I have changed that to today, let's see what happens

Change #1297114 merged by FNegri:

[operations/puppet@production] toolsdb: reduce binlog retention

https://gerrit.wikimedia.org/r/1297114

In https://gerrit.wikimedia.org/r/1297114 I reduced expire_logs_days from 14 days to 10 days, which gives us some breathing room while we continue to investigate:

Screenshot 2026-06-03 at 17.02.42.png (986×618 px, 55 KB)

No joy. I will deactivate the wikidata-terminator update script for now until I understand what's wrong.

No joy. I will deactivate the wikidata-terminator update script for now until I understand what's wrong.

Thanks, we have some room now that I reduced the log retention time, so please stop and start the update script as you need for testing.
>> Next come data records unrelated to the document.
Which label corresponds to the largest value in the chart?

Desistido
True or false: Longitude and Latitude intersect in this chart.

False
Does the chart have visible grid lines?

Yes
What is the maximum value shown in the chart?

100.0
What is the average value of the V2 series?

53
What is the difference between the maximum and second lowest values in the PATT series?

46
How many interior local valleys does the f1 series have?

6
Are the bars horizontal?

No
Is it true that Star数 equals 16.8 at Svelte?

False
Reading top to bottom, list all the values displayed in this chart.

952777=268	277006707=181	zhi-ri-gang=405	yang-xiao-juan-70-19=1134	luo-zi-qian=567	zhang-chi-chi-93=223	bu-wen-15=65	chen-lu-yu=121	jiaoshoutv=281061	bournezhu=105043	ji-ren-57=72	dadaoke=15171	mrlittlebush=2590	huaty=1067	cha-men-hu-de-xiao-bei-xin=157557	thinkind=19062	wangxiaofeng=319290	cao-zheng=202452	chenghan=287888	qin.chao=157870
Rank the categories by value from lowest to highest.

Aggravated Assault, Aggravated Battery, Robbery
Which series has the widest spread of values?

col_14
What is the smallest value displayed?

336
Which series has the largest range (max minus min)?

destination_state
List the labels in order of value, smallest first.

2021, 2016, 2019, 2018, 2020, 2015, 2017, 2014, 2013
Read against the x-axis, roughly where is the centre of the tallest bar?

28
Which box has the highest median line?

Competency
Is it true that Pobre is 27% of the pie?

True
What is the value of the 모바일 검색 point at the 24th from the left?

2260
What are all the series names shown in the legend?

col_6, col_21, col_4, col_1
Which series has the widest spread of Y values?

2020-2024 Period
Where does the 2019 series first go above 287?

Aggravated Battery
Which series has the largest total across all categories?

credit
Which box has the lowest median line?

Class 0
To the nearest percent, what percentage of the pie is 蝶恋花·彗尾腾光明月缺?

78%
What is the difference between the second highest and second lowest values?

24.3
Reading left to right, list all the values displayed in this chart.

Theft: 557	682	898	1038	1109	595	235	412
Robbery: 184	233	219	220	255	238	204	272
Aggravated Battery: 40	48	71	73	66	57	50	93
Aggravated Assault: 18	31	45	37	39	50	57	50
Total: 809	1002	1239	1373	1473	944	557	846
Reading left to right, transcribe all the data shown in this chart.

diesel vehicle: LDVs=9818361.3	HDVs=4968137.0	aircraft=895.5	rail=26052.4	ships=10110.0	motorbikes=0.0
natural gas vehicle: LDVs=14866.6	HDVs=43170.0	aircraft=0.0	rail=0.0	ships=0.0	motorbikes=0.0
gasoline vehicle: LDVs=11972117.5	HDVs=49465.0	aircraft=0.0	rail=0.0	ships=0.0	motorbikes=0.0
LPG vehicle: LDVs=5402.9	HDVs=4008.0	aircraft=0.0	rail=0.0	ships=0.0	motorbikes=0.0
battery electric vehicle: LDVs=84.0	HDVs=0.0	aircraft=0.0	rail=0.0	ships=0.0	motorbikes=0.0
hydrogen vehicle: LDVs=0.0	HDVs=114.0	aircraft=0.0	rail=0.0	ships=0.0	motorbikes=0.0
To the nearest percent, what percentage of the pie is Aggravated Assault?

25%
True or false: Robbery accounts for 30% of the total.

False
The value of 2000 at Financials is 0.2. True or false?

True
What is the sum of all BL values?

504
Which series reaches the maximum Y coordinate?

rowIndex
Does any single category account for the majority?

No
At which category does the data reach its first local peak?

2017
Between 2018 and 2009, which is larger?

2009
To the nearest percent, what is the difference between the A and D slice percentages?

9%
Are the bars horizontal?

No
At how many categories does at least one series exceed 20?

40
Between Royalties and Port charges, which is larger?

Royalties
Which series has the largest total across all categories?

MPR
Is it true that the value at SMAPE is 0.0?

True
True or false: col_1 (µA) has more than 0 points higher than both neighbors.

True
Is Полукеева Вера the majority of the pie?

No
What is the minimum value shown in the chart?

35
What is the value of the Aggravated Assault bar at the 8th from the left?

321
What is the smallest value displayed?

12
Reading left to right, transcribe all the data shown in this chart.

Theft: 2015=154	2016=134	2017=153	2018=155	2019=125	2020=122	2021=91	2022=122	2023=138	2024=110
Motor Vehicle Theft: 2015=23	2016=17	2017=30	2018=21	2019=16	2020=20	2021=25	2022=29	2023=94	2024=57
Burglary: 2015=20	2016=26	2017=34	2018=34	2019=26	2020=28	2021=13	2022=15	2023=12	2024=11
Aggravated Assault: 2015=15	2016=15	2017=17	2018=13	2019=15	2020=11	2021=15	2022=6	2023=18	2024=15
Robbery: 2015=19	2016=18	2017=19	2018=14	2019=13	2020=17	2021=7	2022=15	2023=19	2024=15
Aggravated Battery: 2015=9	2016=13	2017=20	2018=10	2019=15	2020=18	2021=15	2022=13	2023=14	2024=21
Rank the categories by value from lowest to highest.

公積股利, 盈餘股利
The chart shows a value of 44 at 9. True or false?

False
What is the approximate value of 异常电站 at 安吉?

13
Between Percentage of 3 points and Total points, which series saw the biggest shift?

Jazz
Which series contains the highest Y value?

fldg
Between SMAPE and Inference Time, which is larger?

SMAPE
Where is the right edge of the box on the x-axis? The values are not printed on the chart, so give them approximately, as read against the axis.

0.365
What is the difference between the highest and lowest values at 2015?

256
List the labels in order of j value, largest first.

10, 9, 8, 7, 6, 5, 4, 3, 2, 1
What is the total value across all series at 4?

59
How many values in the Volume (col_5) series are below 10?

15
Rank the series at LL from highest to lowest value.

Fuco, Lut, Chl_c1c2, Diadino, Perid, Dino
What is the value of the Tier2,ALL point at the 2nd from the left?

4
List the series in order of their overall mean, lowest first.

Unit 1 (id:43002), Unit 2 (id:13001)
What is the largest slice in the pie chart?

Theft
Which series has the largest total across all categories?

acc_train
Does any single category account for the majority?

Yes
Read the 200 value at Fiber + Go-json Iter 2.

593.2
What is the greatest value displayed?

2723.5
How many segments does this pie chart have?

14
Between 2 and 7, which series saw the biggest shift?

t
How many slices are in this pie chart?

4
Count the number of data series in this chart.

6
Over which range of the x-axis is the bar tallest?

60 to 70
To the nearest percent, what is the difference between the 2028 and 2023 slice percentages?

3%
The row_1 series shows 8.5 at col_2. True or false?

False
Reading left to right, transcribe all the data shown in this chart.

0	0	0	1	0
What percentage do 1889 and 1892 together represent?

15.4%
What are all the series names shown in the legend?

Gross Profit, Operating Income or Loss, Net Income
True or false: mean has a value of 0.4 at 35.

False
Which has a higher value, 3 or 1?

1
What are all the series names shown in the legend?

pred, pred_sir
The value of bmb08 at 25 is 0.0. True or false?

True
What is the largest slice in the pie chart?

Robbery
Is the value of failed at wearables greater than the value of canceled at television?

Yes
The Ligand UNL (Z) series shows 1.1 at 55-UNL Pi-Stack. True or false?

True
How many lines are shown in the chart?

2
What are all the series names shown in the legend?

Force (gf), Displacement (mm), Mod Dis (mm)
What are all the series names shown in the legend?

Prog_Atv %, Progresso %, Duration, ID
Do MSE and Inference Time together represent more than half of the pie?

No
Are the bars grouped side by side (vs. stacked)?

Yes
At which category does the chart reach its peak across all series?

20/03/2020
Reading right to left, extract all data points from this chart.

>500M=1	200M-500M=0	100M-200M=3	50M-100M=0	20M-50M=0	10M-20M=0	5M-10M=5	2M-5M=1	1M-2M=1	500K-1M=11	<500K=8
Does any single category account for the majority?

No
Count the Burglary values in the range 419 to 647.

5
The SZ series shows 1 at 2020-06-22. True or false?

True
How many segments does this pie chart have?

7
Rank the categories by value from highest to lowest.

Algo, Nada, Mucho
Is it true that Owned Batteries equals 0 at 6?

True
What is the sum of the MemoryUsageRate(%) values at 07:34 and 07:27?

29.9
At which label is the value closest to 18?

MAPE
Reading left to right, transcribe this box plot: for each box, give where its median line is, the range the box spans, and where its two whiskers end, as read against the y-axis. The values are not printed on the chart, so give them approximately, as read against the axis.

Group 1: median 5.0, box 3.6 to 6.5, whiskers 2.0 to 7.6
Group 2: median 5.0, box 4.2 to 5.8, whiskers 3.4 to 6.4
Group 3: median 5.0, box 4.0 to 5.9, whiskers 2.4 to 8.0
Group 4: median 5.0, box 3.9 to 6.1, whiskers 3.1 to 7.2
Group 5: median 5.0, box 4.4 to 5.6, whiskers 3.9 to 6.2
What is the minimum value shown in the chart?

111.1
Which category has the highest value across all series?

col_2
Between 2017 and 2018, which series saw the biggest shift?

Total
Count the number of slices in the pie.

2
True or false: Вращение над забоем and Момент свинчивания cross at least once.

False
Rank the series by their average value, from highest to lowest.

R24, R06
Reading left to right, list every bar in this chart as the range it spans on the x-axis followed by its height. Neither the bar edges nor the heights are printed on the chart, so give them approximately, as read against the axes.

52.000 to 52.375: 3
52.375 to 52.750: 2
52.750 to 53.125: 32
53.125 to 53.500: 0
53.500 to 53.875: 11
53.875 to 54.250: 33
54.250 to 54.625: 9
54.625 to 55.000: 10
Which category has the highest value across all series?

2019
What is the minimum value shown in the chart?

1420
If that is helpful, I was collecting some more stats just now:

# 14:00 to 15:00 UTC
     4217533 s51205__terminator_p

# 15:00 to 16:00 UTC
      460283 s51205__terminator_p

# 16:00 to 17:00 UTC
     1515909 s51205__terminator_p

I will check again tomorrow.

Unrelated but also contributing to the disk space growth, history length is growing too much:

Screenshot 2026-06-03 at 20.17.32.png (980×622 px, 77 KB)

I killed a bunch of stuck queries from user s52323 (dimastbkbot) and s53685 (editgroups). dimastbkbot is automatically restarting new queries which is likely preventing the undo log from getting purged.

Update: I rewrote parts of wikidata-terminator to be able to skip the giant update-happy table entirely. the table is already deleted, albeit there is a new, smaller one. [Starship Toopers meme] I'm doing my part!

fnegri closed this task as Resolved.EditedThu, Jun 4, 10:06 AM
fnegri moved this task from In progress to Done on the tools-platform-team board.

@magnusmanske thank you very much!

I added some more visualizations to the ToolsDB debugging dashboard that show a few things:

  • the disk space decrease starting on 2026-05-14 was clearly correlated with the number of "row updates", but there was initially no visible change in the number of SQL UPDATE commands
  • the further dip in disk space starting 2026-06-02 was instead correlated with both an increase in row updates and in the number of SQL UPDATE commands
  • things seem to be back to normal now and free disk space is slowly increasing (the big jump on 2026-06-03 is me changing expire_logs_days from 14 to 10 days)

Screenshot 2026-06-04 at 11.36.22.png (1,274×612 px, 73 KB)

Screenshot 2026-06-04 at 11.36.26.png (1,276×608 px, 119 KB)

Screenshot 2026-06-04 at 11.36.33.png (1,278×620 px, 99 KB)

There is one thing that is still not resolved which is the history length issue, it is still growing but it's probably unrelated:

Screenshot 2026-06-04 at 11.39.36.png (1,270×614 px, 89 KB)

I have opened T428139: [toolsdb] Transaction History Length growing too much to track the history length issue, this task is Resolved.